• [TASK INSTRUCTIONS]: Retype every entry below without pictures.

BEGIN PROVIDED RECORDS

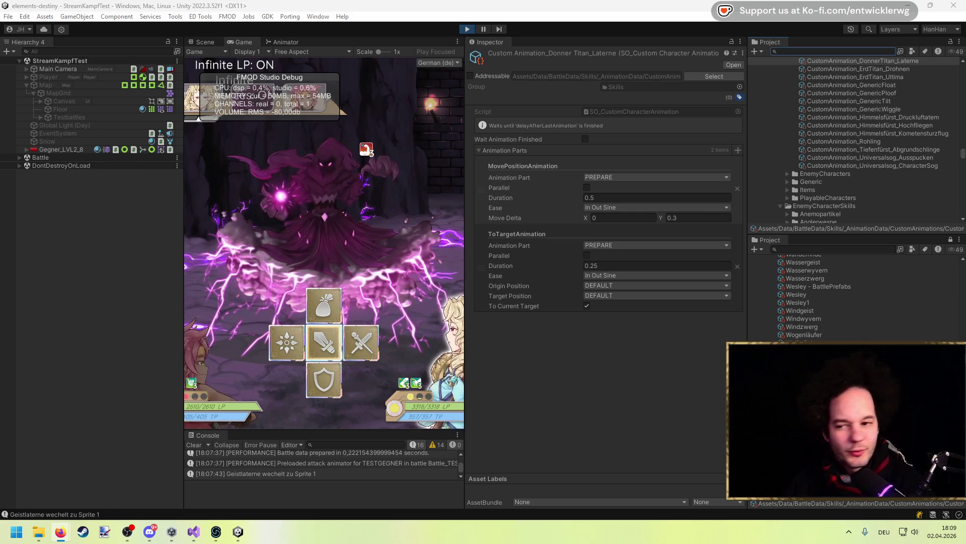
click(827, 51)
Step: Open the Vergessener Titan Roulettelaterne skill and its BattleAnimation_Generic_Schlag_Neutral_ShakeN asset
text(kill)
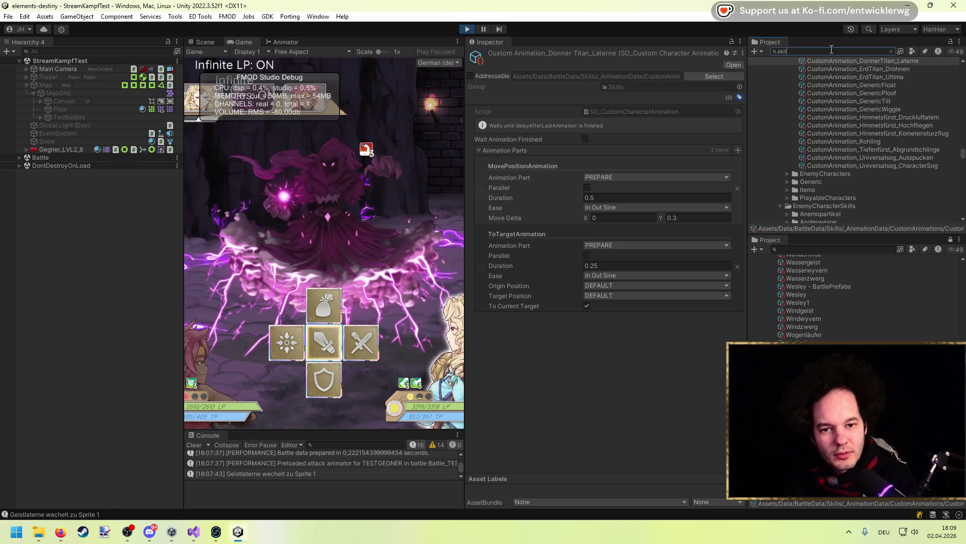
text( roul)
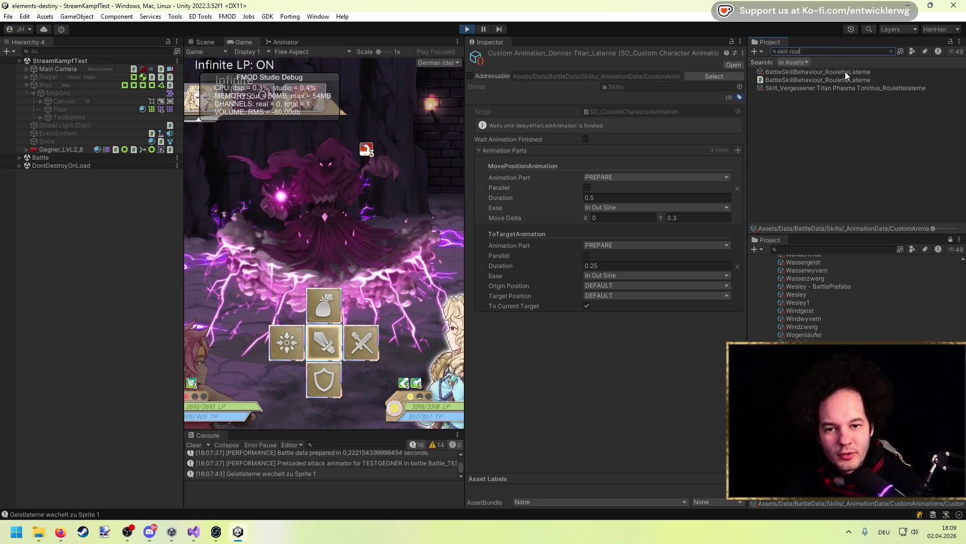
click(845, 72)
click(841, 88)
click(831, 71)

END PROVIDED RECORDS

• [TASK RESULT]:
click(827, 51)
Step: Open the Vergessener Titan Roulettelaterne skill and its BattleAnimation_Generic_Schlag_Neutral_ShakeN asset
text(kill)
text( roul)
click(845, 72)
click(841, 88)
click(831, 71)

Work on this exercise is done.